California is enduring its worst drought on record. San Francisco had, before getting some on Sunday, received less than four inches of rain since January 1. Quite aside from the fact that your average North American is a thirsty person, the problem with California not getting any rain is that a lot of people have bought flammable homes that are built too close to other flammable things—flammable things such as trees that have only gotten four inches of rain in 11 months. The state is still on high alert for wildfire season.
And since California is a state with more people than all of Canada, a drought in fire season is kind of a big deal.
Managing water resources is old hat in California, of course. Anyone who’s watched Chinatown has figured out that much. What people don’t often appreciate is how much of the hydraulic empire is still chugging along: Governor Jerry Brown has spent much of his return to statewide politics trying to figure out how to get San Francisco’s Democrats to agree to his plan to re-redirect the flow of the Sacramento River to the LA metro area. Brown’s plan would replace existing infrastructure that has ruined the ecology of the Sacramento delta—but San Francisco’s residents have seen Chinatown too, and they’re skeptical about spending an estimated $14 billion on sending water south.
(As you might guess, politicians from the LA area are more enthusiastic about Brown’s plan and called anything less a “half-measure.”)
The other option is for farmers and other mammals in the south of the state to simply make do with less. So they’re doing just that: farmers are shifting away from water-intensive crops where possible, and last month Brown and the legislature passed a handful of smaller tweaks for the state’s water rules.

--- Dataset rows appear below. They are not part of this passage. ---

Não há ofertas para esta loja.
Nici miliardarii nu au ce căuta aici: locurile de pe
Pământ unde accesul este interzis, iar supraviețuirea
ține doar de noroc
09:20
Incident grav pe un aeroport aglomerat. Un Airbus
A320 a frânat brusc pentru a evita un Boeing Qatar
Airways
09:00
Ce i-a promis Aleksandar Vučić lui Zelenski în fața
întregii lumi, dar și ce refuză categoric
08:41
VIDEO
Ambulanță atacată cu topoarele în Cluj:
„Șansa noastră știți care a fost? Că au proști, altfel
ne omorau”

Even if Brown gets his wish with a revamped north-south pipe and Californians agree to only flush half as often, towns all over the state will be looking for other options—and seawater desalination is back on the policy menu. While still twice as expensive as the competition, costs for desalination have spent decades coming down, while the costs of other sources are going up.

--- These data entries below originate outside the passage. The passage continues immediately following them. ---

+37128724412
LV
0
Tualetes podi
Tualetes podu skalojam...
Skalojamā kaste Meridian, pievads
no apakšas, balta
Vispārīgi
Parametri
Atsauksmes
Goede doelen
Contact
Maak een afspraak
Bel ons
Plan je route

And, barring some major technological change, those are the options: move the freshwater we’ve got from one place to another; use less of the stuff; or separate seawater from its salt. Each method has its partisans who will be happy to tell you why theirs is necessary and others are, in the words of those LA politicians, half-measures at best.
It’s a list of options we should get used to hearing: Americans are continuing the decades-long trend of moving to hot, dry places in the sun belt that are increasingly water-stressed. But water stress isn’t just for America: climate change is screwing with rain patterns all over the planet. California’s problems are, increasingly, the problems the rest of the world faces, too. Except that most of the rest of the world isn’t quite as rich as California, so spending billions of dollars to get water in sufficient volume isn’t quite an option.
The future is looking parched, and we shouldn’t be surprised that the usual suspects are first in line at the taps.